Para poder disfrutar de los privilegios que otorgaba el estar clasificado como pobre, se exigía que a cada uno de ellos se le hiciese una ficha personal, donde debían figurar su nombre y apodo, la naturaleza, la edad, las señas corporales y si es soltero o casado y que hijos tiene, con la edad y señas de ellos. Una vez fichado, el pobre podía ejercer la mendicidad en la villa durante un año, a contar desde Pascua de Resurrección. Los que no estuviesen registrados, tenían prohibido mendigar por las calles y en caso de no cumplir con ello, serían castigados con diferentes correctivos, que van desde los trabajos forzados hasta la aplicación de las penas de vagamundos, que los podían conducir al ejército o a galeras.

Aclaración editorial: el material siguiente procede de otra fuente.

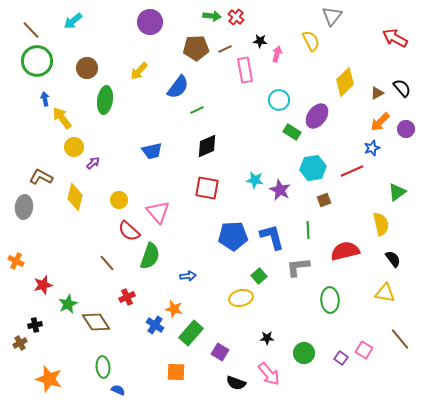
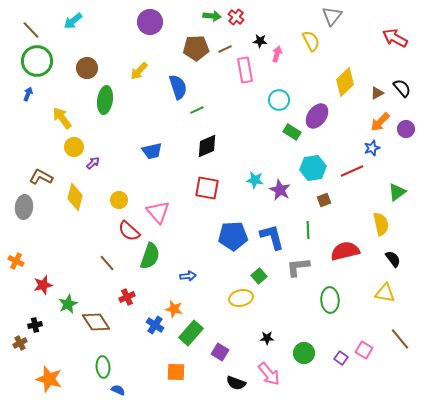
blue semicircle at (178, 87): rotated 55 degrees counterclockwise
blue arrow at (45, 99): moved 17 px left, 5 px up; rotated 32 degrees clockwise
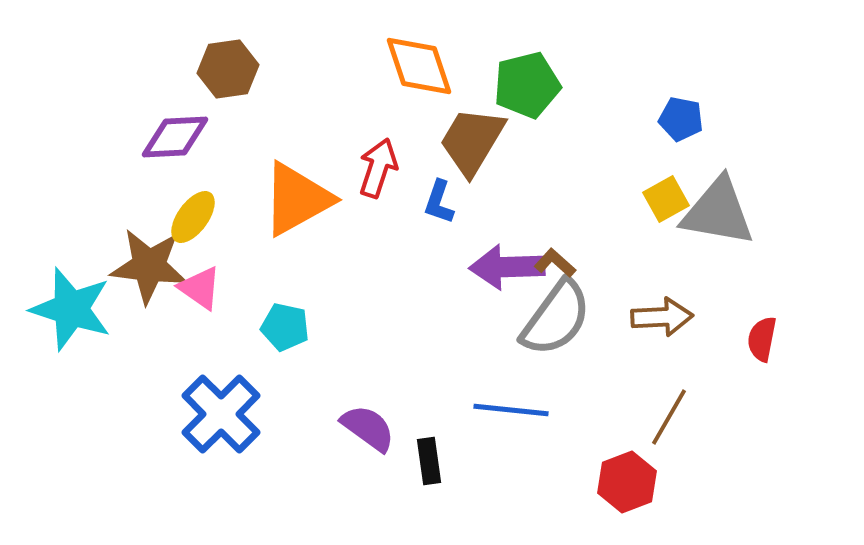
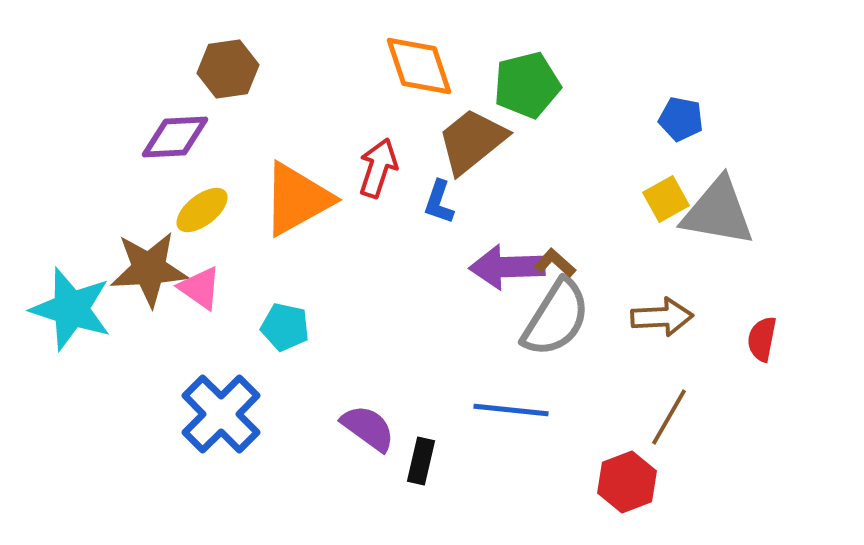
brown trapezoid: rotated 20 degrees clockwise
yellow ellipse: moved 9 px right, 7 px up; rotated 16 degrees clockwise
brown star: moved 3 px down; rotated 10 degrees counterclockwise
gray semicircle: rotated 4 degrees counterclockwise
black rectangle: moved 8 px left; rotated 21 degrees clockwise
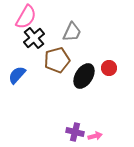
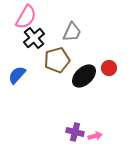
black ellipse: rotated 15 degrees clockwise
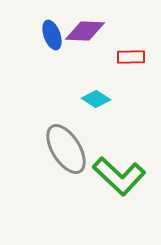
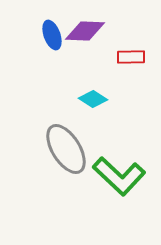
cyan diamond: moved 3 px left
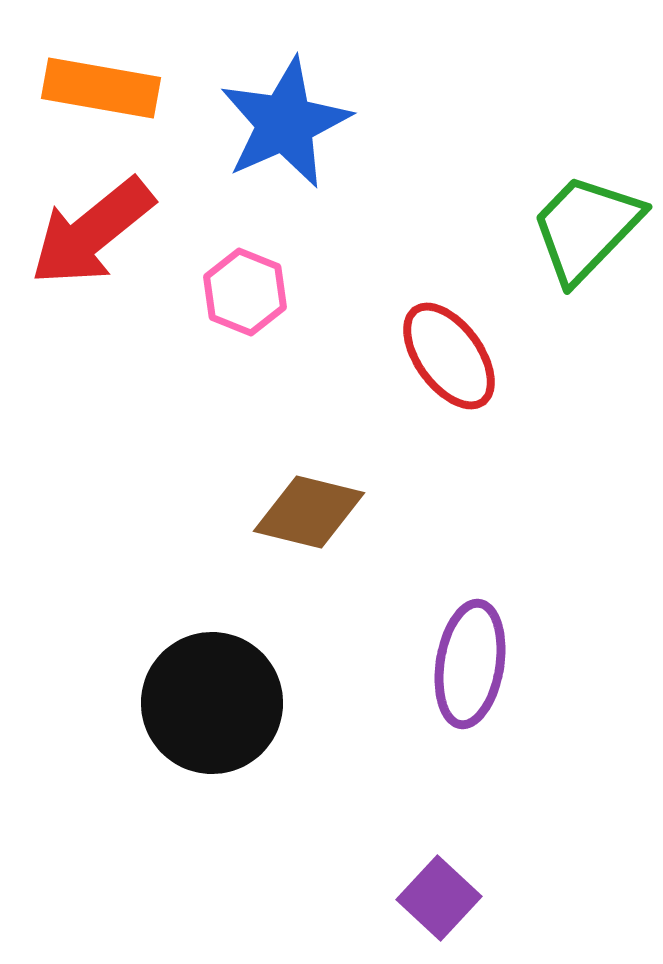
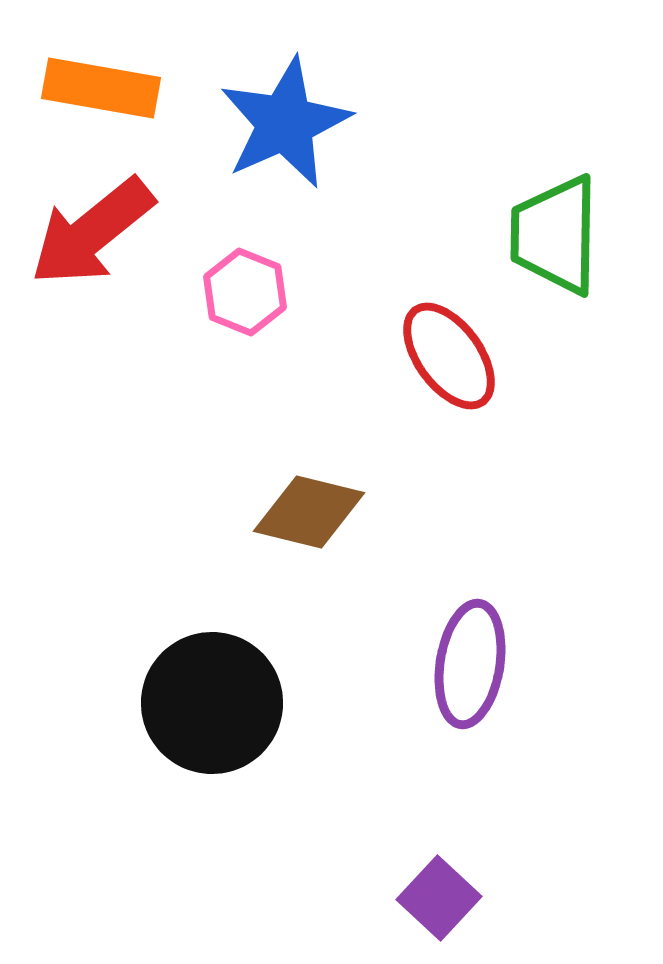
green trapezoid: moved 31 px left, 7 px down; rotated 43 degrees counterclockwise
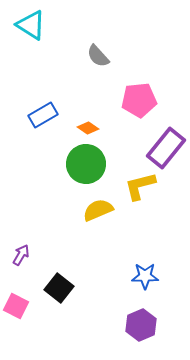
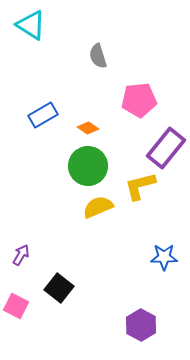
gray semicircle: rotated 25 degrees clockwise
green circle: moved 2 px right, 2 px down
yellow semicircle: moved 3 px up
blue star: moved 19 px right, 19 px up
purple hexagon: rotated 8 degrees counterclockwise
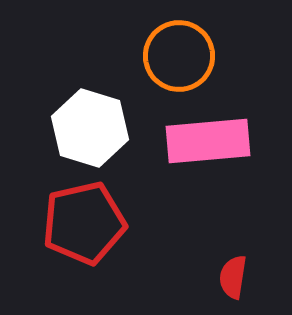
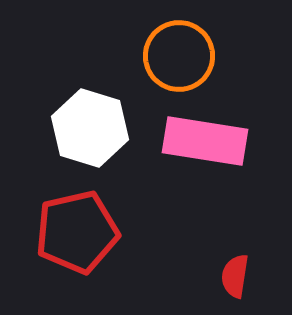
pink rectangle: moved 3 px left; rotated 14 degrees clockwise
red pentagon: moved 7 px left, 9 px down
red semicircle: moved 2 px right, 1 px up
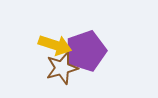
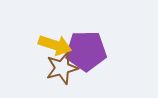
purple pentagon: rotated 18 degrees clockwise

Cuando lo pobres se encontraban identificados y se sabía quienes eran, había que dotarlos de un documento que les sirviese de credencial, en este caso se trataba de un rosario, que debía aportar el pobre, al que se le unía una medalla en cuyo anverso debía aparecer una imagen de la Virgen y en el reverso el escudo de armas de la villa donde hubiese sido registrado. Este rosario se tenía que mostrar ante la autoridad, aunque el pobre «sea ciego, cojo, manco o tullido». De esta manera, podían situarse en las calles principales de las poblaciones o en las puertas de templos y conventos, para que la caridad y la limosna les pudiesen permitir no morir de hambre, en el mejor de los casos.

La creación de albergues para recluir a la masa de pordioseros y pedigüeños que el sistema generaba de forma permanente, se acabaría quedando en una propuesta que no gozó ni del apoyo del concejo cacereño, ni de la inversión que estos lugares necesitaban para poder acoger a familias enteras que vagaban por los caminos en busca de un mendrugo de pan y poco más. La corona mostraba, con ello, su nula capacidad para erradicar la pobreza y la miseria, en un tiempo histórico donde privilegios y riqueza eran parte importante de los desequilibrios sociales.